First week (even though is publish later. :) )
This first entry is about belonging somewhere.
Here it goes:
Journal – first class Aug 22– Aug 26
The first class was a great dynamic because
of the interventions, but above all, two stayed stuck in my
head. Two girls in the class are daughters of immigrant Latinos in the USA. Usually, you think, that when an immigrant raises
their child, they become more included in society. My cousin was born in
Colombia and grew up in the States, but she identifies as Colombian because of her childhood in Colombia. My classmates have a different situation: they
were born and grew up in the States. Are they from here or there? Or both?
Before, I had heard this feeling of being from nowhere of immigrants who decided to move their lives to another country.
This is because when they are in the foreign country, they are aliens and if
they return to their home countries, especially for a long time, then they become from the other country. Although
these classmates were born in the USA, and of course, they lived their parent's
culture at home and their ‘American' life at school or in the street. And
even though, maybe they don't know where their parents came from, still they are experiencing
some kind of discrimination.
Now I remember that wasn’t the case for some close friends. They moved to Spain and their kids were born there, but didn’t feel like they arent from Colombia or Spain. Their parents did, of course, but they, really feel Spanish people with Latino roots. They have nostalgic feelings about Colombia because of what their parents have shared with them, but they feel part of Spain totally. So, maybe it depends on the community where the kids are born and how friendly, this community is with others. Also, How this community established the point to appropriate people. In other words, if for the community is enough to be born in that place to be considered their own and not half of it. How many generations, for other communities, must be to consider that family or those children of their own. Or how many years?

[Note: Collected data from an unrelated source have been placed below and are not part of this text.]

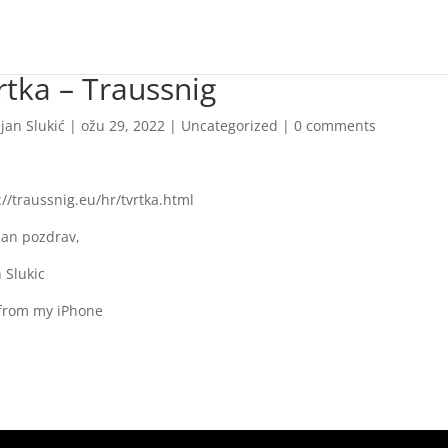
rtka – Traussnig
jan Slukić
|
ožu 29, 2022
|
Uncategorized
|
0 comments
://traussnig.eu/hr/tvrtka.html
an pozdrav,
 Slukic
 from my iPhone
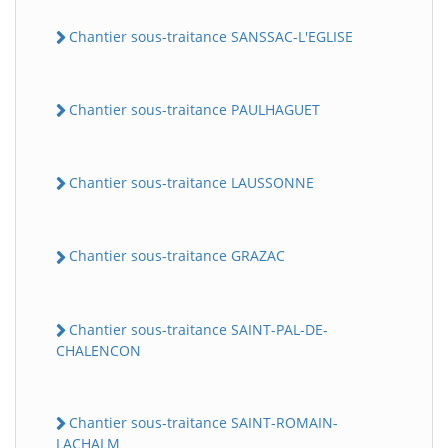
Chantier sous-traitance SANSSAC-L'EGLISE
Chantier sous-traitance PAULHAGUET
Chantier sous-traitance LAUSSONNE
Chantier sous-traitance GRAZAC
Chantier sous-traitance SAINT-PAL-DE-
CHALENCON
Chantier sous-traitance SAINT-ROMAIN-
LACHALM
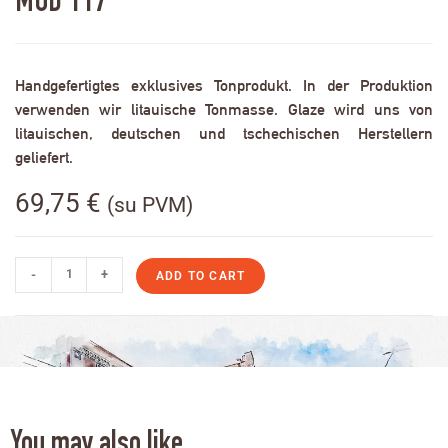
MOD 117
Handgefertigtes exklusives Tonprodukt. In der Produktion
verwenden wir litauische Tonmasse. Glaze wird uns von
litauischen, deutschen und tschechischen Herstellern
geliefert.
69,75
€
(su PVM)
-
+
ADD TO CART
You may also like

This brings to my mind, a Mexican friend who was
born in France, but to be French, he as a baby, must live in France
for the first year. His parents didn’t stay that long, so he doesn't have the
french nationality. He feels proudly Mexican, but every time he tells that story someone asks him if he wants to be French. Each country legally has its own requirements, but also it goes further than that because is not only a legal nationality but to be
included as part of the society. And this is a very difficult issue.
This matter also makes me wonder, what if he had French nationality, if he moved to France, would he be discriminated against? Probably yes.
Now I´m asking myself, about inside Latinoamerica. For example, being an immigrant in another Latino American country. There is also discrimination depending on where you are coming from. That's what Venezuelans are experiencing now doesn´t matter to the country they move to. It can be a country in Latin America, Europe, or other places.
About this subject, what has left me is that immigrant discrimination may continue to the next generation even though they are born in the next country depending on the community which the immigrant person arrives and other issues because is not only where I arrive but what I bring or numerous people bring to the next country. For example, we Colombians have to deal with narcotrafic publicity in foreign countries.